- [Dettagli del compito]:
Per favore, trascrivi senza modifiche il tratto del brano su Utopia che parte dalle parole "Del primo anno" e si ferma dopo "Quando è nata?".

Utopia – intervista a Gerardo Masuccio

Utopia – intervista a Gerardo Masuccio

Utopia è nata nel gennaio del 2020. Prima di far uscire i libri ha preparato il terreno pubblicando i suoi princìpi sui social: l’identità letteraria, la costruzione di un pubblico fedele invece dell’adeguamento della casa editrice al pubblico, il catalogo come libro unico: princìpi adelphiani, che Utopia ha preso e vestito di eleganti blazer opportunamente adelphiani (la grafica delle copertine, la lettera a uno sconosciuto sulla bandella); princìpi in cui l’editore crede, ma che, ostensi prima che potessero emergere dai libri, sono anche una strategia di comunicazione.

Del primo anno di Utopia ho parlato con Gerardo Masuccio, fondatore e direttore editoriale.


Greta Bertella: Partiamo dall’inizio: la tua sembra essere una vocazione all’editoria. Quando è nata?

- [Dati raccolti]:
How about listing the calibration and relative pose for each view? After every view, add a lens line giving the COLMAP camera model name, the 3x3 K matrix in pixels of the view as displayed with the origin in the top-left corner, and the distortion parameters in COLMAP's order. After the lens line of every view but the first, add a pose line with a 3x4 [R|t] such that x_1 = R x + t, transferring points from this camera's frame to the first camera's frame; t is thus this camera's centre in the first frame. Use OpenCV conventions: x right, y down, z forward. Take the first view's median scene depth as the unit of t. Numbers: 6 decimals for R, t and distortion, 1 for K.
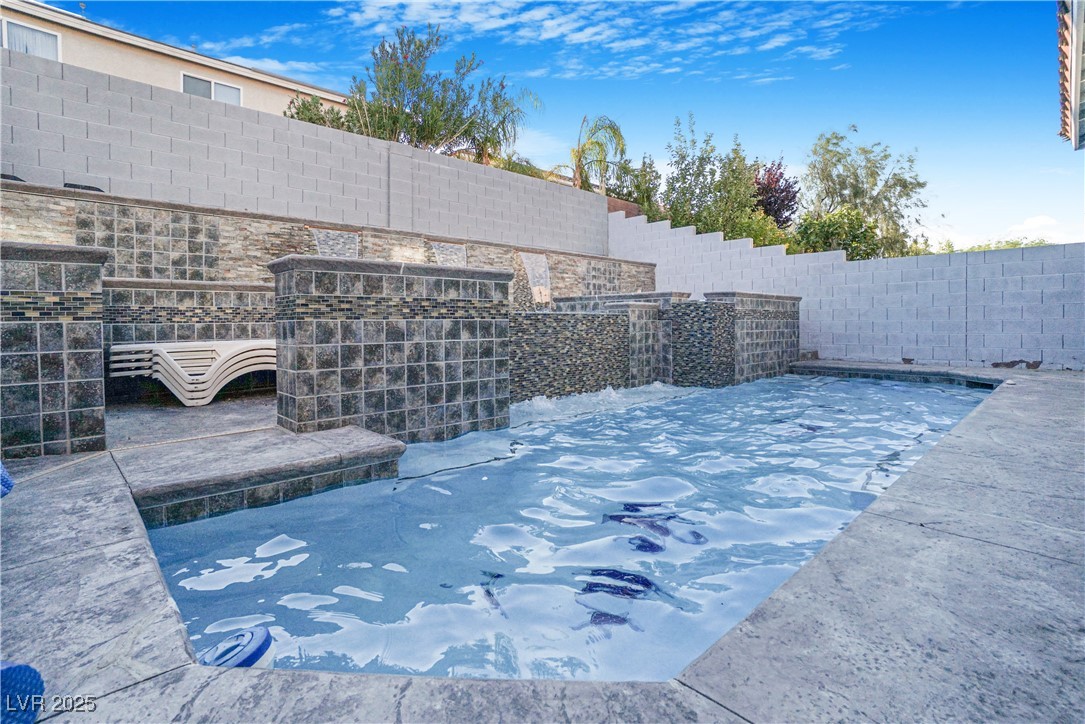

- [Risposta al compito]:
Del primo anno di Utopia ho parlato con Gerardo Masuccio, fondatore e direttore editoriale.


Greta Bertella: Partiamo dall’inizio: la tua sembra essere una vocazione all’editoria. Quando è nata?